Yemen coup
Houthi rebels in Yemen have surrounded the president's residence in Sanaa and fought off presidential guards. Reuters/Khaled Abdullah

Rebels in Yemen have surrounded President Abd Rabbuh Mansur Hadi’s residence in the capital and were holding him "captive," presidential aides said Wednesday, according to the Associated Press. The rebels have not yet seized full power from Hadi, but a leader demanded in a speech on Tuesday night that the president grant Houthis more power under Yemen’s constitution, or they would take “further measures.”

Despite the threat, rebel politburo member Mohammed al-Bukhaiti told Reuters that Hadi was free to leave his home if he pleased. Rebels shelled guard positions at the Hadi’s Sanaa residence on Monday. "In general, it would be accurate to say that the Houthis are in control of all of the major institutions in the capital,” Reuters correspondent Yara Bayoumy told NPR News.

An adviser to Hadi said Yemen was “at the point of no return,” and the military was in disarray, according to the AP. Rebels took over a military flight school, Sanaa’s primary missile base and the presidential palace on Tuesday. They were met with little to no resistance and were reportedly helped by insiders at the palace, who handed them the palace weapons stores.
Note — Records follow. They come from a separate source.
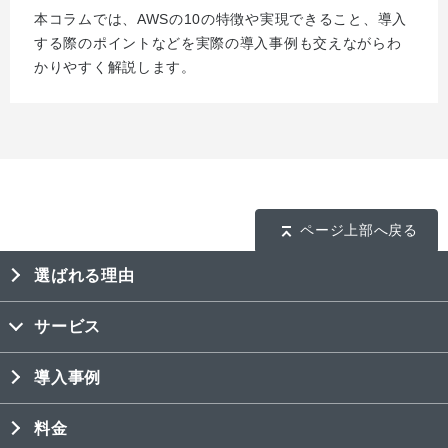
本コラムでは、AWSの10の特徴や実現できること、導入
する際のポイントなどを実際の導入事例も交えながらわ
かりやすく解説します。
ページ上部へ戻る
選ばれる理由
サービス
導入事例
料金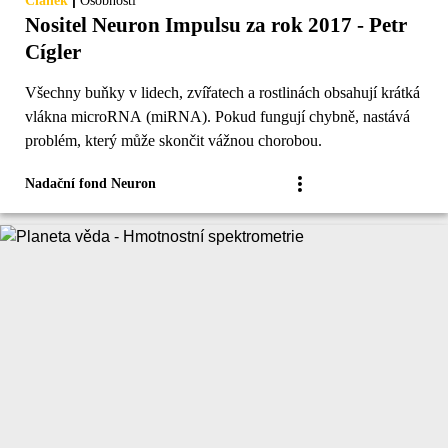
|
Článek
Osobnosti
Nositel Neuron Impulsu za rok 2017 - Petr
Cígler
Všechny buňky v lidech, zvířatech a rostlinách obsahují krátká
vlákna microRNA (miRNA). Pokud fungují chybně, nastává
problém, který může skončit vážnou chorobou.
Nadační fond Neuron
Houthi rebels began their march on Sanaa in September, with the declared aim of stopping Hadi from marginalizing the Shiite minority in the north of the country and ending widespread corruption. Transparency International lists Yemen as highly corrupt in all of its most recent Corruption Index studies, and says corruption had only worsened since a protest movement ousted long-ruling President Ali Abdullah Saleh in 2011.
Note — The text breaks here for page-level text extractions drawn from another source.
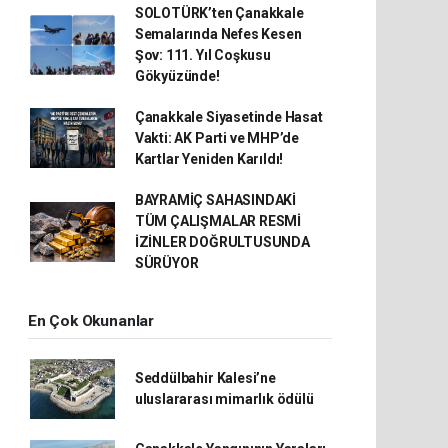
SOLOTÜRK’ten Çanakkale
Semalarında Nefes Kesen
Şov: 111. Yıl Coşkusu
Gökyüzünde!
Çanakkale Siyasetinde Hasat
Vakti: AK Parti ve MHP’de
Kartlar Yeniden Karıldı!
BAYRAMİÇ SAHASINDAKİ
TÜM ÇALIŞMALAR RESMİ
İZİNLER DOĞRULTUSUNDA
SÜRÜYOR
En Çok Okunanlar
Seddülbahir Kalesi’ne
uluslararası mimarlık ödülü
Hadi signed a power-sharing deal with the Houthis in September, but rebels said recently that he has gone back on that agreement. Last week they detained Hadi’s chief of staff.

Al Qaeda in the Arabian Peninsula, the terror group’s most capable cell, is based in Yemen and adds to international worries that Yemen could completely destabilize in the event of a coup. Al Qaeda, however, is a Sunni extremist movement and not an ally of the Shiite Houthis.